| DATA TO PROCESS |
****
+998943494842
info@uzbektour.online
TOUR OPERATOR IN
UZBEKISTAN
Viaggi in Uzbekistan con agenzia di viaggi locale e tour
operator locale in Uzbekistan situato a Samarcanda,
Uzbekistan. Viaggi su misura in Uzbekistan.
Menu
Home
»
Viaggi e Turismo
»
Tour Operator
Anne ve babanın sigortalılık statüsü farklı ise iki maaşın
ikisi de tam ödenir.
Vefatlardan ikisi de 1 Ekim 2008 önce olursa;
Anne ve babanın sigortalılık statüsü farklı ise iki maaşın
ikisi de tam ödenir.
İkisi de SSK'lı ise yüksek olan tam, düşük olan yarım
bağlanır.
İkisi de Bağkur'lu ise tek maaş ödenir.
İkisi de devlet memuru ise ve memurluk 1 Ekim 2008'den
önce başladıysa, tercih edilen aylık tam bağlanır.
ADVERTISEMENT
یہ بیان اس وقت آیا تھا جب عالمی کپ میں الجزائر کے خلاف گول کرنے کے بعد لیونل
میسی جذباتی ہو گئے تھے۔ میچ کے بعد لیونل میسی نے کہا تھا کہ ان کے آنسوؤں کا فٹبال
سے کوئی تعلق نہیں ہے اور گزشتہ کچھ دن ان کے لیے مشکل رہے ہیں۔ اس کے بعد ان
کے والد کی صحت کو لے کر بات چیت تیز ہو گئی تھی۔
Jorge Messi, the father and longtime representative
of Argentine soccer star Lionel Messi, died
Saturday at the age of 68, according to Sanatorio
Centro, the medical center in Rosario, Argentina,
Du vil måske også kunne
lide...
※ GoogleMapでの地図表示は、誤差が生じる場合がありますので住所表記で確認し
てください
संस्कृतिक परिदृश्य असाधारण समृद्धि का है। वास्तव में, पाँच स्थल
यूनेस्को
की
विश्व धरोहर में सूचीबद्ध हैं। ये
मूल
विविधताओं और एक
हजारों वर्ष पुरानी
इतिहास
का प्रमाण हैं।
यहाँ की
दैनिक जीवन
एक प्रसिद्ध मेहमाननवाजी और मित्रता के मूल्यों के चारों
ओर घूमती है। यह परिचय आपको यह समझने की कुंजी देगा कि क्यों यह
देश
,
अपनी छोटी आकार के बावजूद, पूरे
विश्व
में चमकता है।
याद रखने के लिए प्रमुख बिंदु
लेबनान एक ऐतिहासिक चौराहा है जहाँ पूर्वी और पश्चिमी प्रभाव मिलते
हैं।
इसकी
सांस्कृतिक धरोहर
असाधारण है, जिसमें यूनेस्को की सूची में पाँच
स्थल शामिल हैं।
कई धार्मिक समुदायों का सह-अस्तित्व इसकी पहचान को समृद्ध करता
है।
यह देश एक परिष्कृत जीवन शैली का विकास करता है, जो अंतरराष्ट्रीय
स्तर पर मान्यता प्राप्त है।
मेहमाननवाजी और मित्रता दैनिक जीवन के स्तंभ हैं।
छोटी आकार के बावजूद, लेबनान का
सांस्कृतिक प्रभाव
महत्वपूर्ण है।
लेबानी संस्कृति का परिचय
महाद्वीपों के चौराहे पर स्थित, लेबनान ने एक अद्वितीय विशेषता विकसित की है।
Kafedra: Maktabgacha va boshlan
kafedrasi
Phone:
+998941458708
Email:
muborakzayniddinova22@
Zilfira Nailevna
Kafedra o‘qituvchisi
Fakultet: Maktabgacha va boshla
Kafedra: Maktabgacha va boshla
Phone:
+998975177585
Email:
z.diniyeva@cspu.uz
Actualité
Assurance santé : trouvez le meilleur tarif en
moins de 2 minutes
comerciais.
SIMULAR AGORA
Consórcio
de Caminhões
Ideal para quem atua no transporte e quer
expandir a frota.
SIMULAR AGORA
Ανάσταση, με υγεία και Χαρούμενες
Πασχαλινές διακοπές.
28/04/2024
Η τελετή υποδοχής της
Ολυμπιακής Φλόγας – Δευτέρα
****
| PROBLEM DETAILS |
Could you repeat exactly the lines above from the line with "कई धार्मिक समुदायों" up to and including the line with "महत्वपूर्ण है।", and only those?

| WRITTEN SOLUTION |
कई धार्मिक समुदायों का सह-अस्तित्व इसकी पहचान को समृद्ध करता
है।
यह देश एक परिष्कृत जीवन शैली का विकास करता है, जो अंतरराष्ट्रीय
स्तर पर मान्यता प्राप्त है।
मेहमाननवाजी और मित्रता दैनिक जीवन के स्तंभ हैं।
छोटी आकार के बावजूद, लेबनान का
सांस्कृतिक प्रभाव
महत्वपूर्ण है।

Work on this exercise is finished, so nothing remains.